Alterations by extra-articular rheumatism correspond to bursitis, tendinitis or repetitive microtrauma periarthritis of origin. The most common locations are: shoulders (bursitis, tendinitis of the supraspinatus, biceps, etc.), Tennis elbow, thumb extensor tendinitis, tendinitis of the flexor muscles of the fingers (trigger finger), peritrocantérica bursitis, bursitis anserine.

In general these diseases that respond well to medical treatment and surgical times, so causing no deficiency. However, few opportunities are consequences to be assessed as provided in the chapter that includes the table of the ranges of joint movement. Neural entrapment: the principal is carpal tunnel syndrome for which diagnosis is essential to carry out an electromyogram and a quantification of nerve conduction velocity of median nerve. 

Although surgical treatment is usually achieved full recovery, sometimes with therapy can belatedly made sequels to be evaluated according to the table of engagement of peripheral spinal nerves.
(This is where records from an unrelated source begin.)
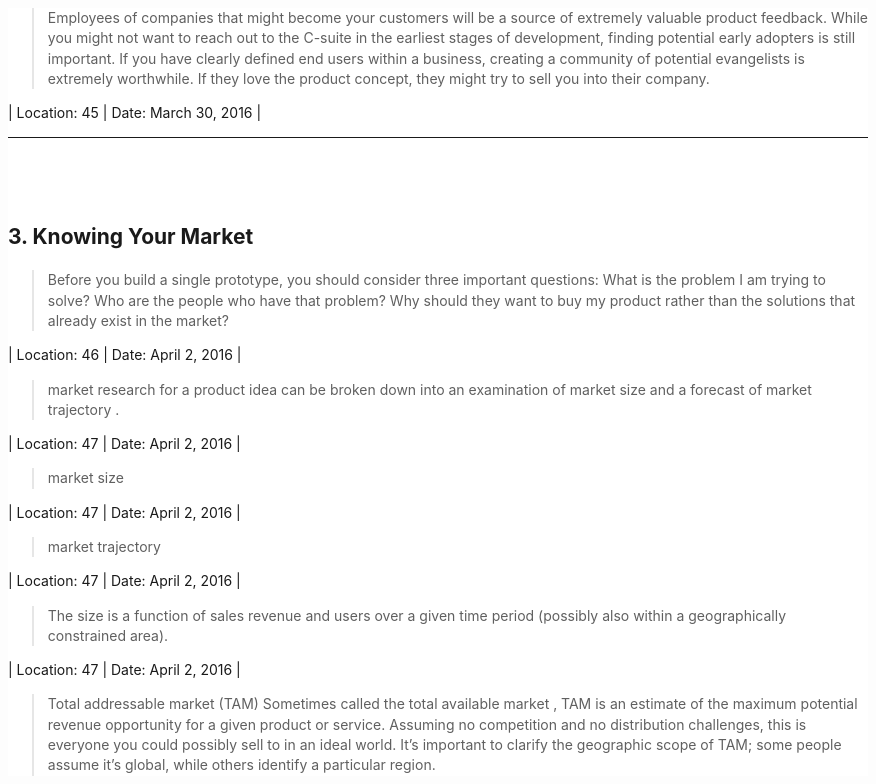  > Employees of companies that might become your customers will be a source of extremely valuable product feedback. While you might not want to reach out to the C-suite in the earliest stages of development, finding potential early adopters is still important. If you have clearly defined end users within a business, creating a community of potential evangelists is extremely worthwhile. If they love the product concept, they might try to sell you into their company.

| Location: 45 | 
 Date: March 30, 2016 |
<br>

----------
<br><br>

## 3. Knowing Your Market

 > Before you build a single prototype, you should consider three important questions: What is the problem I am trying to solve? Who are the people who have that problem? Why should they want to buy my product rather than the solutions that already exist in the market?

| Location: 46 | 
 Date: April 2, 2016 |
<br>

 > market research for a product idea can be broken down into an examination of market size and a forecast of market trajectory .

| Location: 47 | 
 Date: April 2, 2016 |
<br>

 > market size

| Location: 47 | 
 Date: April 2, 2016 |
<br>

 > market trajectory

| Location: 47 | 
 Date: April 2, 2016 |
<br>

 > The size is a function of sales revenue and users over a given time period (possibly also within a geographically constrained area).

| Location: 47 | 
 Date: April 2, 2016 |
<br>

 > Total addressable market (TAM) Sometimes called the total available market , TAM is an estimate of the maximum potential revenue opportunity for a given product or service. Assuming no competition and no distribution challenges, this is everyone you could possibly sell to in an ideal world. It’s important to clarify the geographic scope of TAM; some people assume it’s global, while others identify a particular region.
It needed an EMG and nerve conduction velocity in a postoperative time of not less than 6 months before evaluating this condition. When speaking of fibrositis is included in it to those patients with myalgia, arthralgia, paresthesia, muscle spasms, etc., Without a clear organic basis and usually correspond to functional non-psychotic disorders. His assessment falls within the field of psychiatry as always physical examination and laboratory osteoarticular is normal, and if there would be no such radiographic abnormalities of clinical significance.